Sunday saw the high-point of a two-week self-isolation build-up towards a pain-blocking epidural for my progressively degenerative spondylolisthesis, scheduled for this afternoon.  For anyone wondering why I bother to accord it the dignity of its full tongue-twister name, the answer is that getting my head and my keyboard around its name is the only means I have of asserting any kind of control over it when the analgesics stop working.  On Sunday I was not merely allowed out of strict lockdown, but actually, by way of enjoying my freedom, required to take a spin through the Yorkshire countryside for a test.   
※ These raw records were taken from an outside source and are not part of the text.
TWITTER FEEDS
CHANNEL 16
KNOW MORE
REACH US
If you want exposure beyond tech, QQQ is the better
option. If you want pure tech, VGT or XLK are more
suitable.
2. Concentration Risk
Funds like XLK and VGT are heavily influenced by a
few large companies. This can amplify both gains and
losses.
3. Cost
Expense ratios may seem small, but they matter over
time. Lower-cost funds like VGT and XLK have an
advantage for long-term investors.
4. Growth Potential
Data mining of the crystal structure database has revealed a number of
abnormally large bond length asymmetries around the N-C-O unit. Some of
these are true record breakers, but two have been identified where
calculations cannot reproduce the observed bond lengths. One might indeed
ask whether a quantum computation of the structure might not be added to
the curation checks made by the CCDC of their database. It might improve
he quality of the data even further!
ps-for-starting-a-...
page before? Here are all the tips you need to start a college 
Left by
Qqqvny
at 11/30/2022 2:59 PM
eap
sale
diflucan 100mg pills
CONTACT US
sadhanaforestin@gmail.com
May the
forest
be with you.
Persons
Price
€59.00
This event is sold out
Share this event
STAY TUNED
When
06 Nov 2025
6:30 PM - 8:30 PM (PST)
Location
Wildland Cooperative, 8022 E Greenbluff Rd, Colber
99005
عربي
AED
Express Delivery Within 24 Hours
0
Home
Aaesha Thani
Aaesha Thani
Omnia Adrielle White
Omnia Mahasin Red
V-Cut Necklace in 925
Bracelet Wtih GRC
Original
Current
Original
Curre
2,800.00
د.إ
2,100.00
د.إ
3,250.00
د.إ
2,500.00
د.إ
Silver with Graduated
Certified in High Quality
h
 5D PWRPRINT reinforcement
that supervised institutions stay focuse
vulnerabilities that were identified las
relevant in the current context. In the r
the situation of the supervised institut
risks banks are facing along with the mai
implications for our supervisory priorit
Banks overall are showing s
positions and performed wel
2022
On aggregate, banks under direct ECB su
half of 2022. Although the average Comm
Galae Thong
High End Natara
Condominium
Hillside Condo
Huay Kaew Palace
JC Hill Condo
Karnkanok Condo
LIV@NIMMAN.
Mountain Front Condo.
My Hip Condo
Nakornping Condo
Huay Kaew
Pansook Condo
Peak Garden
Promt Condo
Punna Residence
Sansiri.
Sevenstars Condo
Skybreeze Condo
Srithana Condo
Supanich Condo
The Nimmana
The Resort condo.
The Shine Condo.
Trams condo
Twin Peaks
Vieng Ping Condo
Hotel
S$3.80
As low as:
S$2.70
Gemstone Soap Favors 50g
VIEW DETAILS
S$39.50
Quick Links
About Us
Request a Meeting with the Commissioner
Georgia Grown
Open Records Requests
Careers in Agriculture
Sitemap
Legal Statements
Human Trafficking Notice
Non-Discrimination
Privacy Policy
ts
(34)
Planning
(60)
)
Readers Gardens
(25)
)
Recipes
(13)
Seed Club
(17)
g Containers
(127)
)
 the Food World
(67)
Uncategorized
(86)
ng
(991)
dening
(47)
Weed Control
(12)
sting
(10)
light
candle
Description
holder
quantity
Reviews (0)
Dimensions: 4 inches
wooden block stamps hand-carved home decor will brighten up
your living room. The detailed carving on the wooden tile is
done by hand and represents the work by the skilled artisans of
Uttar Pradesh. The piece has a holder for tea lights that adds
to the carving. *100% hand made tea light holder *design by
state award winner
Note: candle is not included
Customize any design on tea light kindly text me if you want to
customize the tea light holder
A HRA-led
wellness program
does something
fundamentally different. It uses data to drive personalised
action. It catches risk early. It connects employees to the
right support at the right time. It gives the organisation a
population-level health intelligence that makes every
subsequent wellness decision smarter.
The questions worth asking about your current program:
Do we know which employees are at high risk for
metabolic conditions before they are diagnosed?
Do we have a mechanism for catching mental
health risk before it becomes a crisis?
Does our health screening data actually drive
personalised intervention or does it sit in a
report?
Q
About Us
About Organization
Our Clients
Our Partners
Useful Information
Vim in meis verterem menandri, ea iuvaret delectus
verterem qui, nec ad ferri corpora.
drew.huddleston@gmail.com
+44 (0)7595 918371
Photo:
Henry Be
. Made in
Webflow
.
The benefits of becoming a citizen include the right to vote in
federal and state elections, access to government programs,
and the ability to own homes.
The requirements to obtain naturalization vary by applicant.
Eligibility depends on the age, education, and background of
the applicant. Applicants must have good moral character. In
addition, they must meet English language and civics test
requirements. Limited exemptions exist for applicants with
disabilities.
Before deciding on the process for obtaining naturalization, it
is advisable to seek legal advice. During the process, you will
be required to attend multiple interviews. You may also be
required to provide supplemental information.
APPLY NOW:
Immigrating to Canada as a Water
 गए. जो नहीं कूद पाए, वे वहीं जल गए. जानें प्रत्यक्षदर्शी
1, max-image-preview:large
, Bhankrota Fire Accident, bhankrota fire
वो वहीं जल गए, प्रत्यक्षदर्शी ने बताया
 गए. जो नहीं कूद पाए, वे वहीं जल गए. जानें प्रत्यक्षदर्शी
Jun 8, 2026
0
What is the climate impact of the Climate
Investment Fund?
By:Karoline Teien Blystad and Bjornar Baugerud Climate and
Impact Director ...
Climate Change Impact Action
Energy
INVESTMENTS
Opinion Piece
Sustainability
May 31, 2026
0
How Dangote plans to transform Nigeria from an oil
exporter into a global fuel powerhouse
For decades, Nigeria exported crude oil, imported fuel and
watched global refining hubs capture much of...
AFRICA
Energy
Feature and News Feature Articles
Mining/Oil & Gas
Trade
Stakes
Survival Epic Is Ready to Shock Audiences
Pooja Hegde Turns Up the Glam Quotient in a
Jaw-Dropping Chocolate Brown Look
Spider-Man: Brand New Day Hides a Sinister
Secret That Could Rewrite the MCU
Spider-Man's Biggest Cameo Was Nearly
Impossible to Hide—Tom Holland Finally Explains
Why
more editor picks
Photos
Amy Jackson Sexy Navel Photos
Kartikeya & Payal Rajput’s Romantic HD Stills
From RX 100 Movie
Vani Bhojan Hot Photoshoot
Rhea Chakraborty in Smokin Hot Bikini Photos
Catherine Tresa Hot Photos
‘Countryside’?  Those of you who know I live in York may be inclined to ask.  Isn’t there a testing site in York?  Yes, there is, there’s one in Poppleton, a village on the outskirts of York four miles the other side of the city from where we live, and, as it happens, two and a half miles from the York Hospital clinic I need to go to.  But I have been told to go to Malton for my test, 20 miles down the A64 towards Scarborough.   So I phone the relevant number and ask whether I can’t have my test at the Poppleton Testing Centre instead.  No, I can’t.  Why not?  “Because the centre at Poppleton isn’t connected to the hospital in York.”  So the centre a couple of miles from the hospital isn’t ‘connected to’ the hospital, but the one twenty miles away is?  “That’s right.”  So who gets to go to the one at Poppleton then? I ask.  “People who have phoned 119”, comes the answer.  “Ah”, I say, light dawning, brilliant idea arriving, “can’t I just phone 119 and go to Poppleton instead?”  No, comes the answer (they have thought of that wizard wheeze), you can’t, because if you do we won’t get the results in time.  Silly me.  48 hours is obviously not nearly long enough to get the results across the gaping two and a half mile distance from the testing ground to the hospital in a world-beating system.  The swabs must have to go to Birmingham or somewhere properly centralised to be processed.

So we are sent off down the A64 towards Malton for a scheduled appointment at 11.30 on a Sunday morning in the middle of August.   For those unfamiliar with the geography of the North of England, the A64 is the main route from Leeds, the third largest city in England, to the seaside.  For those unfamiliar with what is referred to as the North-South divide in UK, the road from Leeds to the seaside just happens to be single carriageway for a good part of the way.   The nearest equivalent in the South is probably the road from London to Brighton, which just happens to be a motorway.   For those unfamiliar with the seasonal cycle in UK, a Sunday in August is guaranteed to be peak traffic-jam time for everyone heading for the beach during the school holidays.  It happened to be raining, so I naively thought I might just try the A64, but when did a mere spot of rain deter the hardy citizens of Yorkshire from heading for the beach? As soon as we got to the first single-carriageway stretch just beyond  the York ring road the traffic was a bumper-to-bumper crawl, we weren’t going to get to the appointment in time so I ducked off the main road as soon as I could to go the far more scenic but round-about route through Sheriff Hutton.   To cut a very long story short the expedition involved a stressful two-hour, 53 mile, environmentally unfriendly round trip, all in aid of a highly efficient, less than 90 second, testing procedure.  And all the while the lucky 119 callers were being tested in Poppleton.

As I write, an SMS has just appeared on my mobile phone from the York Hospital Out-patients Department asking me to tell them about my Sunday experience.  I think I might just do that.